**PASSAGE GIVEN**:
-- begin --
Open ConnectedSystems opened 1 year ago

ConnectedSystems commented 1 year ago

It is possible to generate a surrogate from a sampled or pre-existing scenario ensemble $\varepsilon$. This could then be used to support Many Objective Robust Decision Making (MORDM) and related analyses.

In fact, much of the necessary infrastructure is already in place.

The example below has not been tested, but gives some idea of what could be done using the Surrogates.jl package.

An alternative is the SurrogateModelOptim which focuses on a Radial Basis Function approach.

using ADRIA
using Surrogates
using DataFrames, Statistics

rs = ADRIA.load_results("some result set")

spec = ADRIA.model_spec(rs)
y = vec(mean(ADRIA.metrics.scenario_total_cover(rs), dims=1))

# Build surrogate for total absolute cover under RCP45
scen_RCP45 = rs.inputs.RCP .== 45
RCP45_scens = Matrix(rs.inputs[scen_RCP45, Not(:RCP)])
y_RCP45 = y[scen_RCP45]

# Build a Wendland surrogate
surrogate = Wendland(RCP45_scens, y_RCP45, spec[:, :lower_bound], spec[:, :upper_bound])
ConnectedSystems commented 1 year ago

The script below using Polynomial Chaos seems to work.

Need to wrap this process with an interface and convenience function.

using DataFrames, Statistics
using Surrogates, SurrogatesPolyChaos, SurrogatesAbstractGPs

using ADRIA

dom = ADRIA.load_domain("path to latest Domain package")
X = ADRIA.sample(dom, 3072)

rs = ADRIA.run_scenarios(X, dom, "45")
spec = ADRIA.model_spec(rs)

y = vec(mean(ADRIA.metrics.scenario_total_cover(rs), dims=1))
-- end --
**STORED ROWS**:
-- begin --
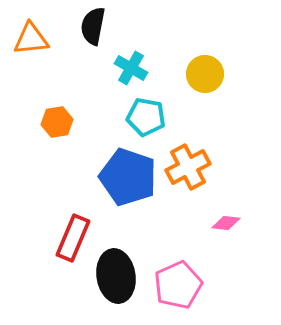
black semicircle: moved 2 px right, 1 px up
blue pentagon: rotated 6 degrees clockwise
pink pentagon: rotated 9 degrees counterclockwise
-- end --
-- begin --
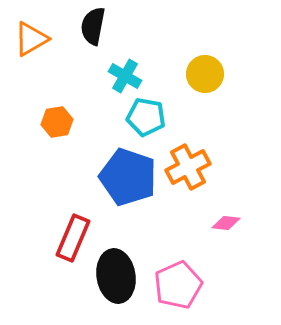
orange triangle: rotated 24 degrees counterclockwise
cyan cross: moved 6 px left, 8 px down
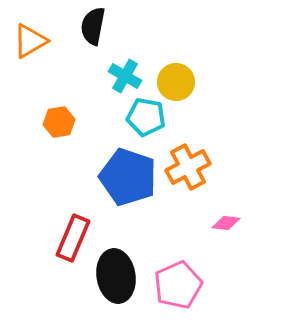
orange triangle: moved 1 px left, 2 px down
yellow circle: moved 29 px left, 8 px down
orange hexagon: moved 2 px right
-- end --
**TASKS FOR THIS EXERCISE**:
1 – According to the surrogate thread, why would generating a surrogate from a scenario ensemble be worthwhile?
2 – Please reproduce the surrogate thread from "It is possible" to "Basis Function approach.".
3 – In the surrogate thread, which alternative package is described as focusing on a Radial Basis Function approach?
The listing is separate from the surrogate thread.

**THE SOLUTIONS**:
1 – A surrogate built from a sampled or pre-existing scenario ensemble could be used to support Many Objective Robust Decision Making (MORDM) and related analyses. Much of the infrastructure needed to do this is already in place.

2 –
It is possible to generate a surrogate from a sampled or pre-existing scenario ensemble $\varepsilon$. This could then be used to support Many Objective Robust Decision Making (MORDM) and related analyses.

In fact, much of the necessary infrastructure is already in place.

The example below has not been tested, but gives some idea of what could be done using the Surrogates.jl package.

An alternative is the SurrogateModelOptim which focuses on a Radial Basis Function approach.

3 – SurrogateModelOptim